Following The Evidence #131

About 16 years ago I was teaching a year 12 HSC class for the Studies of Religion subject. A student, in the course of our discussion, asked me why God needed a hell to burn people in forever. I explained that there are two views on the subject and proceeded to explain the difference between the verb and the noun in terms of punishing (verb) or punishment (noun). If we follow the noun idea, we come up with the concept that punishment is an event from which there is no return. It is eternal in its results. Instead of telling them to work out for themselves which view is the most biblical, I made the mistake of answering a further question when someone said, “Which one do you believe sir?”

Consequentially, someone told their parents that, “Mr. Chadwick doesn’t believe in hell,” (which is not true, I just see it a whole lot differently based on what the Bible actually teaches.) The end of the story was that the head of senior school thought I was undermining student’s faith (when I was doing the opposite) and I ended up having a discussion in the principal’s office. She was an open-minded person who saw the logic in the verb vs noun thing. The matter rested at that.

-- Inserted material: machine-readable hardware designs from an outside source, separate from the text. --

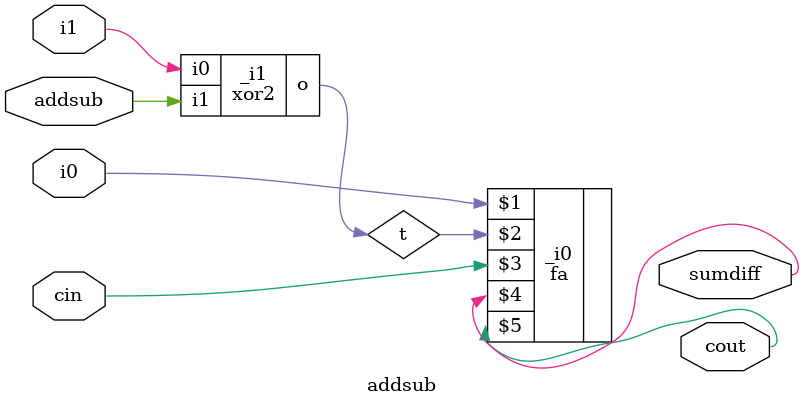
<source format=v>
module invert (input wire i, output wire o);
   assign o = !i;
endmodule

module and2 (input wire i0, i1, output wire o);
  assign o = i0 & i1;
endmodule

module or2 (input wire i0, i1, output wire o);
  assign o = i0 | i1;
endmodule

module xor2 (input wire i0, i1, output wire o);
  assign o = i0 ^ i1;
endmodule

module nand2 (input wire i0, i1, output wire o);
   wire t;
   and2 and2_0 (i0, i1, t);
   invert invert_0 (t, o);
endmodule

module nor2 (input wire i0, i1, output wire o);
   wire t;
   or2 or2_0 (i0, i1, t);
   invert invert_0 (t, o);
endmodule

module xnor2 (input wire i0, i1, output wire o);
   wire t;
   xor2 xor2_0 (i0, i1, t);
   invert invert_0 (t, o);
endmodule

module and3 (input wire i0, i1, i2, output wire o);
   wire t;
   and2 and2_0 (i0, i1, t);
   and2 and2_1 (i2, t, o);
endmodule

module or3 (input wire i0, i1, i2, output wire o);
   wire t;
   or2 or2_0 (i0, i1, t);
   or2 or2_1 (i2, t, o);
endmodule

module nor3 (input wire i0, i1, i2, output wire o);
   wire t;
   or2 or2_0 (i0, i1, t);
   nor2 nor2_0 (i2, t, o);
endmodule

module nand3 (input wire i0, i1, i2, output wire o);
   wire t;
   and2 and2_0 (i0, i1, t);
   nand2 nand2_1 (i2, t, o);
endmodule

module xor3 (input wire i0, i1, i2, output wire o);
   wire t;
   xor2 xor2_0 (i0, i1, t);
   xor2 xor2_1 (i2, t, o);
endmodule

module xnor3 (input wire i0, i1, i2, output wire o);
   wire t;
   xor2 xor2_0 (i0, i1, t);
   xnor2 xnor2_0 (i2, t, o);
endmodule

module mux2 (input wire i0, i1, j, output wire o);
  assign o = (j==0)?i0:i1;
endmodule

module mux4 (input wire [0:3] i, input wire j1, j0, output wire o);
  wire  t0, t1;
  mux2 mux2_0 (i[0], i[1], j1, t0);
  mux2 mux2_1 (i[2], i[3], j1, t1);
  mux2 mux2_2 (t0, t1, j0, o);
endmodule

module mux8 (input wire [0:7] i, input wire j2, j1, j0, output wire o);
  wire  t0, t1;
  mux4 mux4_0 (i[0:3], j2, j1, t0);
  mux4 mux4_1 (i[4:7], j2, j1, t1);
  mux2 mux2_0 (t0, t1, j0, o);
endmodule

module demux2 (input wire i, j, output wire o0, o1);
  assign o0 = (j==0)?i:1'b0;
  assign o1 = (j==1)?i:1'b0;
endmodule

module demux4 (input wire i, j1, j0, output wire [0:3] o);
  wire  t0, t1;
  demux2 demux2_0 (i, j1, t0, t1);
  demux2 demux2_1 (t0, j0, o[0], o[1]);
  demux2 demux2_2 (t1, j0, o[2], o[3]);
endmodule

module demux8 (input wire i, j2, j1, j0, output wire [0:7] o);
  wire  t0, t1;
  demux2 demux2_0 (i, j2, t0, t1);
  demux4 demux4_0 (t0, j1, j0, o[0:3]);
  demux4 demux4_1 (t1, j1, j0, o[4:7]);
endmodule

module df (input wire clk, in, output wire out);
  reg df_out;
  always@(posedge clk) df_out <= in;
  assign out = df_out;
endmodule

module dfr (input wire clk, reset, in, output wire out);
  wire reset_, df_in;
  invert invert_0 (reset, reset_);
  and2 and2_0 (in, reset_, df_in);
  df df_0 (clk, df_in, out);
endmodule

module dfrl (input wire clk, reset, load, in, output wire out);
  wire _in;
  mux2 mux2_0(out, in, load, _in);
  dfr dfr_1(clk, reset, _in, out);
endmodule

module dfs (input wire clk, set, in, output wire out);
  wire dfr_in,dfr_out;
  invert invert_0(in, dfr_in);
  invert invert_1(dfr_out, out);
  dfr dfr_2(clk, set, dfr_in, dfr_out);
endmodule

module dfsl (input wire clk, set, load, in, output wire out);
  wire _in;
  mux2 mux2_0(out, in, load, _in);
  dfs dfs_1(clk, set, _in, out);
endmodule

// module fa (input wire i0, i1, cin, output wire sum, cout);
//    wire t0, t1, t2;
//    xor3 _i0 (i0, i1, cin, sum);
//    and2 _i1 (i0, i1, t0);
//    and2 _i2 (i1, cin, t1);
//    and2 _i3 (cin, i0, t2);
//    or3 _i4 (t0, t1, t2, cout);
// endmodule

module addsub (input wire addsub, i0, i1, cin, output wire sumdiff, cout);
  wire t;
  fa _i0 (i0, t, cin, sumdiff, cout);
  xor2 _i1 (i1, addsub, t);
endmodule

</source>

However, there was a little mischief that went through my mind at this point because the Head of Senior School had a poster of John 3:16(NLT) on her office wall. This is the most quoted verse in the Bible and clearly presents the two alternatives: “For this is how God loved the world: He gave his one and only Son, so that everyone who believes in him will not perish but have eternal life.” I often, when I noticed it, wanted to underline, or circle the word ‘perish.’ These are the two alternatives and perish does not mean eternal life in some other place. The most quoted verse in the Bible and most people miss it! Look up the word perish in the dictionary. The concept of a subterranean holocaust is borrowed from Greek mythology and is based on Socrates’ and Plato’s bifurcated universe, where Heaven, earth, and hell are on 3 levels. The earth is smaller now and we know hell is not down there.

The word ‘hell’ does not occur in the Old Testament, although the King James Version of 1611 (KJV) often translated the Hebrew word “sheol” as hell. Modern translators either leave the word ‘sheol’ or translate it as ‘the place of the dead’ or ‘the grave.’ Notice e.g., Psalm 6:5 or Psalm 139:8 c.f. the KJV and other translations e.g., the NLT. Type ‘hell’ into Bible Gateway and compare the KJV translations with others. In the Old Testament Sheol is the grave or the place of the dead, not a place of everlasting fire for the unsaved.